中文摘要：

提出了一种对矩形离子阱进行仿真设计和优化的方法。该方法以数值分析为基础，对离子在矩形离子阱中的运动进行分析，得到相应的离子运动二阶微分方程。然后使用数值分析的Runge—Kutta法，对此二阶微分方程进行求解，可以得到理想状态下离子在离子阱中稳定的条件，从而完成对矩形离子阱的设计和优化。采用本方法，设计并优化了一种矩形离子阱，质量范围最大为260amu／e，使用乙醇作为目标样品，紫外灯源作为离子源，法拉第筒作为检测器，对该矩形离子阱进行了质谱实验，成功得到了质谱结果，验证了所提出的数值分析仿真优化方法的实用性和正确性。本方法简单易行，便于修改，针对性强，可对多个参数使用循环遍历的方式来寻找最优值，特别适用于对未知结构或参数的探索研究。以此方法为基础可开发离子运动仿真软件，有很好的应用前景。

英文摘要：

This paper introduces a method of simulating and optimizing the rectilinear ion trap （RIT）. It proves to be in principle by the verification experiment.
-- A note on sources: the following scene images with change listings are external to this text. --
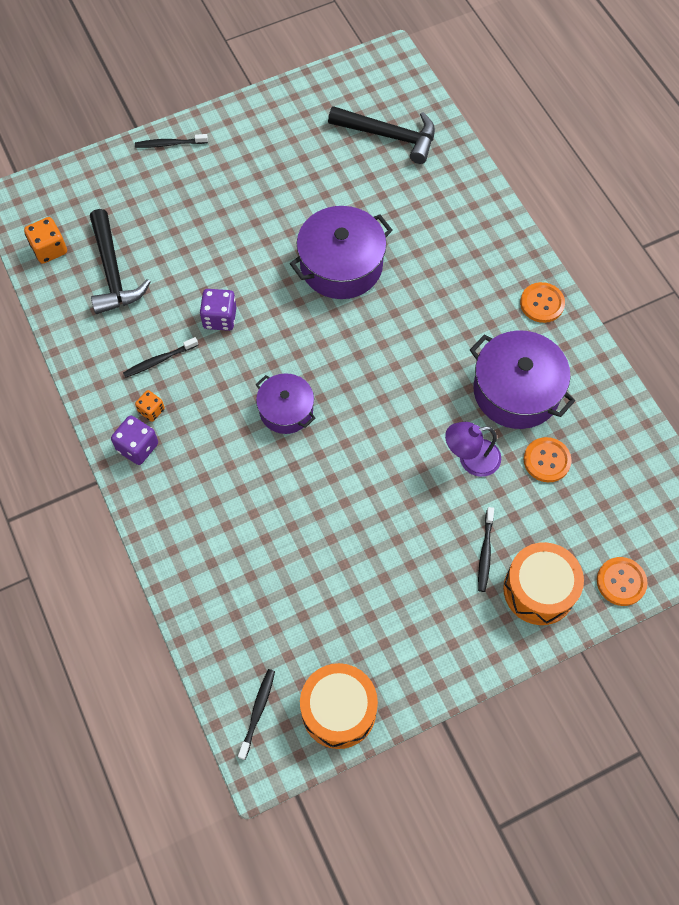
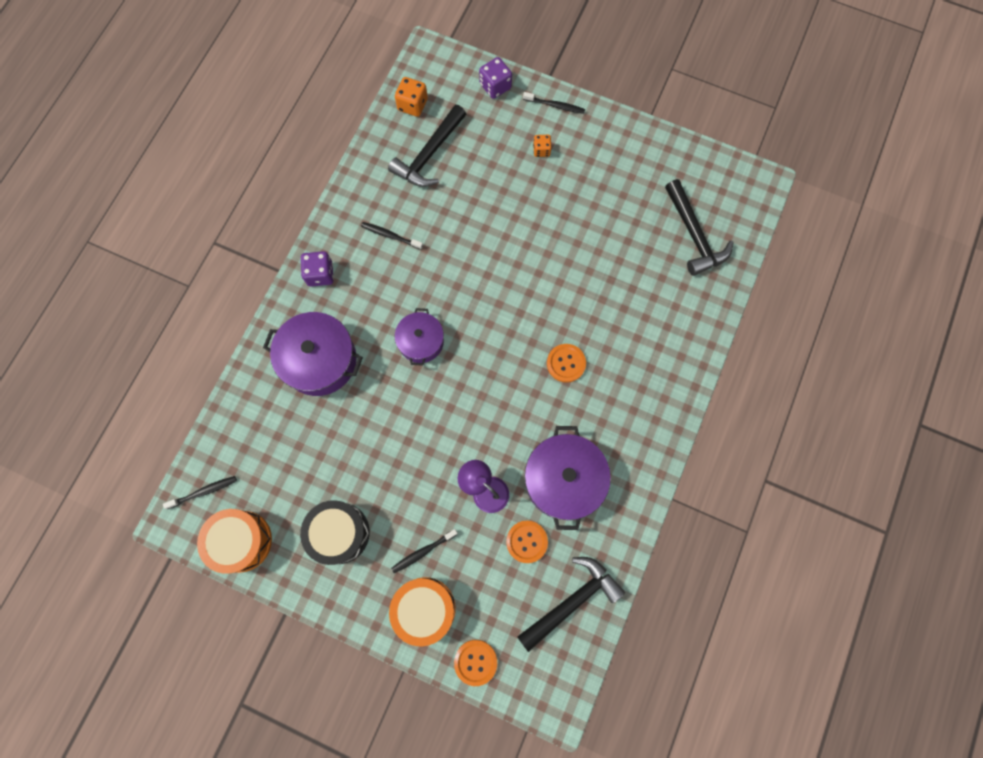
camera: 50 degrees right, 10 degrees up
black toothbrush [135,134,208,148] -> black toothbrush turned 150 degrees clockwise [523,92,585,114]
orange dice [135,390,165,422] -> orange dice moved to [533,135,551,157]
purple dice [200,289,236,331] -> purple dice moved to [479,57,512,99]
purple pot [290,206,392,299] -> purple pot moved to [263,312,363,396]
orange button [520,282,565,323] -> orange button moved to [547,344,586,383]
none -> black drum [300,500,370,565]
none -> black hammer [517,557,625,652]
According tothe numerical analysis, the method gets the second order differential equations, which describe the movements of ions in the RIT. The equations are solved by Runge-Kutta method and the conditions for stability of ion in the ion trap are obtained under ideal conditions. The conditions present the ability of catching and trapping the ions by the RIT. ARIT is optimized and designed according to the optimal conditions. The ethanol vapor is ionized by a UV discharge lamp and the RIT is used as a mass analyzer during the verification experiment. The ethanol ions are detected by a Faraday cup. The mass spectrum of ethanol is successfully obtained and the method is proved to be practical and correct. Mass range is up to 260 amu/e. The numerical analysis is simple, easy to modify and well-targeted. The loops can be used to find out the optimal structure and parameter, so the method is well suitable for the researches of RIT. The simulation software could be developed based on it. The method is of high maneuverability and possesses a vast range of application prospect.